Weak and High Maneuvering UAV Detection via Long-time Coherent Integration based on KT-BCS-LSM Method

This paper intends to address the long-time coherent integration (LTCI) of high maneuvering unmanned aerial vehicle (UAV) in low SNR environment with the idea of sparse reconstruction. Due to the small radar cross section (RCS), high maneuverability and micro-Doppler (m-D) effect, the robust detection of weak UAV target is a challenging problem. Both of the across range unit (ARU) effect and Doppler frequency migration (DFM) will be introduced in UAV returns due to high maneuverability. Furthermore, m-D effect induced by the rotation of rotor blades will also disturb the LTCI performance. To address these problems, a LTCI method called KT-BCS-LSM is proposed for high maneuvering UAV detection. To mitigate the disturbance of m-D effect, the null space pursuit (NSP) with third-order differential operator is constructed to separate the m-D signal from UAV returns. Then, the keystone transform (KT) is applied for range walk correction.

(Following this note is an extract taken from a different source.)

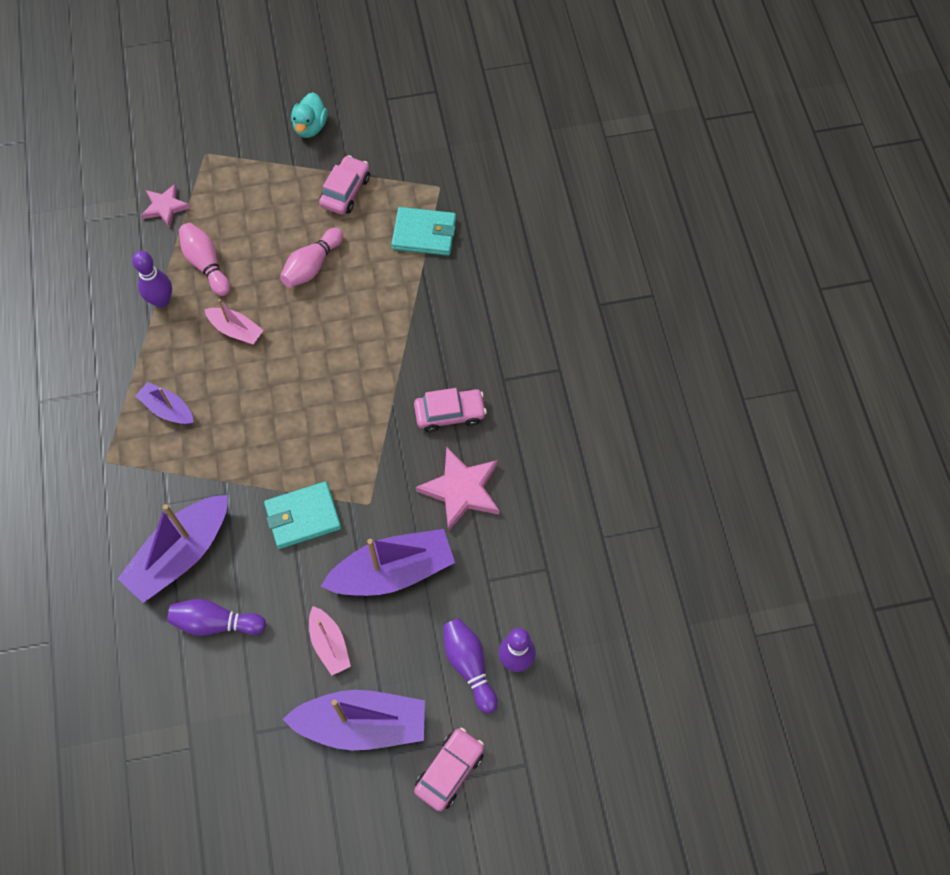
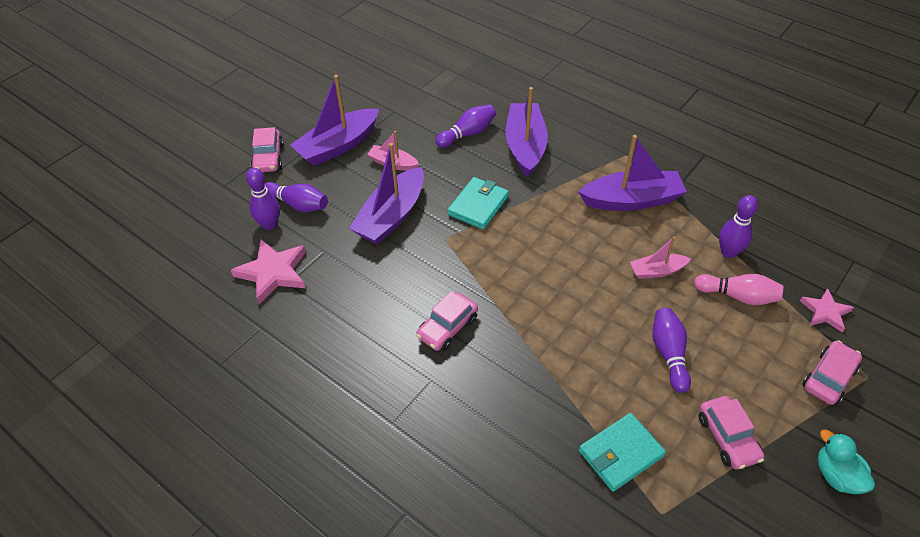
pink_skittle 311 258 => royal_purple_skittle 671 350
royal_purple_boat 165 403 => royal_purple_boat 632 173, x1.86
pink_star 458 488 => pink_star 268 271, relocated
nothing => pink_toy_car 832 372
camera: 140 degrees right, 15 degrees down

Motion parameters estimation, including velocity, acceleration and jerk, is modeled as a sparse representation problem and solved by Bayesian compressive sensing (BCS) with Laplacian scale mixture (LSM) prior. Compared with the searching-based method, like generalized RFT (GRFT), the proposed method has significant higher computational efficiency. Compared with transform-based methods, like fractional Fourier transform (FrFT) and Lv's distribution (LVD), the proposed algorithm is able to compensate the DFM induced by jerk motion and has higher estimation accuracy and noise robustness. The effectiveness of proposed method is validated by numerical simulations and real-measured data of a DJI UAV.